Analysant la supériorité technologique croissante de l’armée américaine
par rapport à ses alliés, Canada inclus,
Madame Alexander fait remarquer qu’il existe des problèmes d’interopérabilité
au sein de l’armée américaine comme entre elle et ses alliés.
MARDI 5 FÉVRIER
Le mardi matin, le Comité rencontre le Comité spécial du Sénat sur le
renseignement et le Comité spécial de la Chambre sur le renseignement des États-Unis.
Le sénateur Kenny, président du Comité canadien, commence par rappeler
que le Canada considère les événements du 11 septembre comme une attaque
non pas seulement contre les États-Unis, mais contre toute l’Amérique du
Nord : il y a eu aussi des Canadiens parmi les morts du World
Trade Centre. Il ajoute que le Canada ne fait pas partie du problème de sécurité
des États-Unis, mais de sa solution. Les deux pays doivent collaborer pour
resserrer le contrôle à la frontière et
améliorer l’échange d’information confidentielle.
Les membres de la délégation américaine expriment leur reconnaissance
pour l’amitié et la collaboration des Canadiens, notamment la coopération du
Service canadien du renseignement de sécurité dans l’identification des
terroristes du 11 septembre. Les Canadiens font remarquer que chaque pays doit
s’efforcer d’unifier le produit de leurs organismes de renseignement :
à l’heure actuelle, il y a de fortes chances que des renseignements cruciaux
ne soient pas transmis en temps voulu et ne soient donc pas communiqués à l’échelle
internationale.
Les deux parties conviennent qu’une bonne qualité de renseignement et
le partage de données sont indispensables à l’amélioration de la sécurité
à la frontière et à la garantie d’une libre circulation des biens et des
personnes. Pour favoriser à la fois la sécurité et le libre échange, il faut
circonscrire les moyens d’identifier les 98 % de circulation à faible
risque à la frontière. Il est question de certains moyens technologiques
(identification biométrique -- et la possibilité d’un système unique
d’inspection pour les conteneurs et des patrouilles mixtes à la frontière
pour que celle-ci soit plus sûre et plus efficace).

- _ÉNONCÉ DU PROBLÈME_
Poursuivez le texte sur la coopération entre le Canada et les États-Unis en matière de sécurité, en reprenant juste après sa dernière phrase.

- _DONNÉES ENREGISTRÉES_
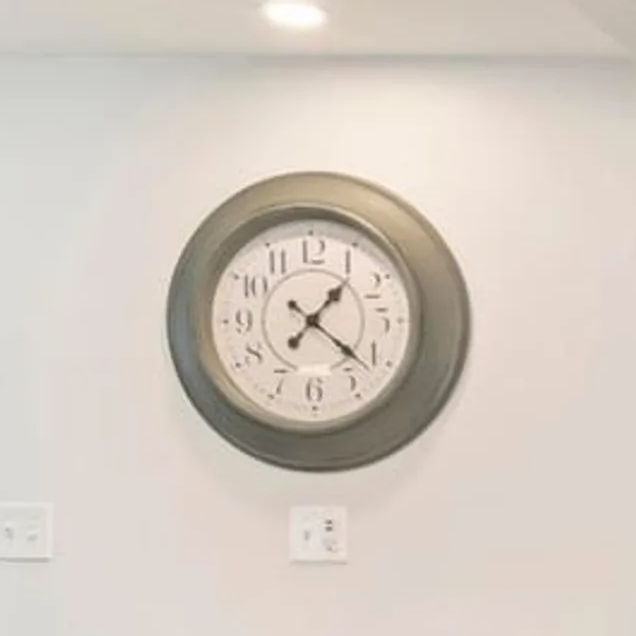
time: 1:21
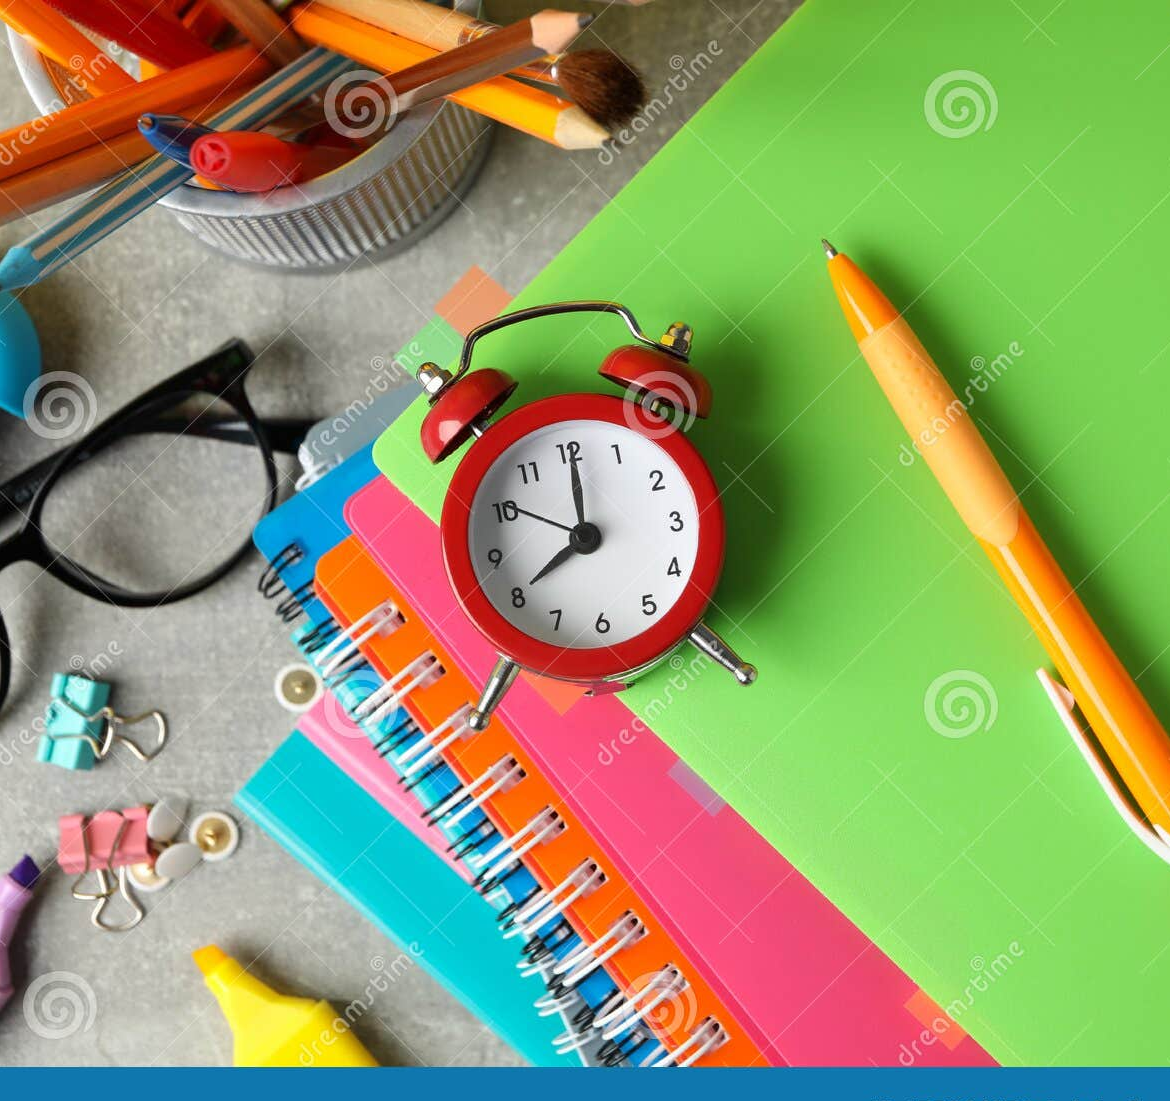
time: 8:00
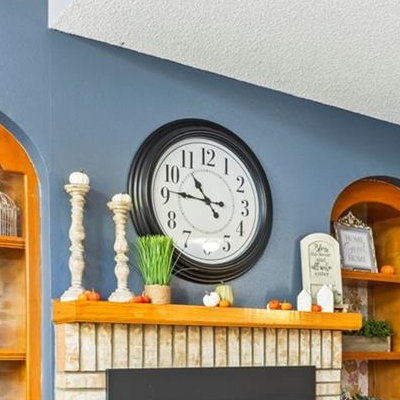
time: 10:46
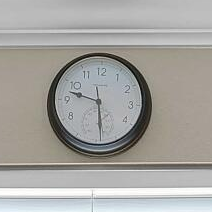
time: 5:47
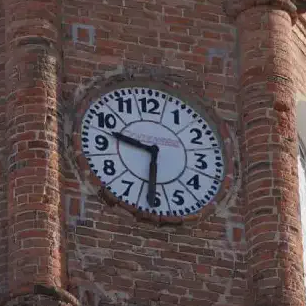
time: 9:31
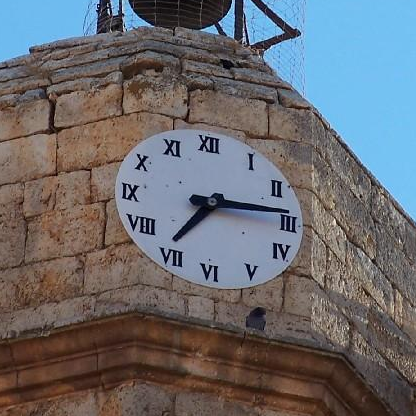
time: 7:14
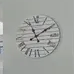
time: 11:09
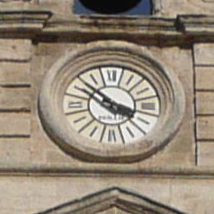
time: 3:52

- _RÉSULTAT_
Les membres du Congrès demandent une séance d’information sur la loi anti-terrorisme du Canada et discutent de la façon dont les deux pays traiteraient les terroristes potentiels. Les membres de la délégation canadienne soulèvent la question des réfugiés qui passent par les États-Unis grâce à des visas de touriste faciles à obtenir pour ensuite demander le statut de réfugié à la frontière canadienne : on s’interroge sur la réticence américaine à convenir d’un système d’asile dans un pays tiers pour faire cesser le « magasinage » du pays de refuge. Les différences de traitement entre les deux pays sont mises en lumière.
Le mardi après-midi, le Comité écoute les exposés de Michael O’Hanlon, attaché supérieur aux Études de politique étrangère à l’Institut Brookings, et de Joseph Cirincione, directeur principal du projet de non-prolifération de la Fondation Carnegie.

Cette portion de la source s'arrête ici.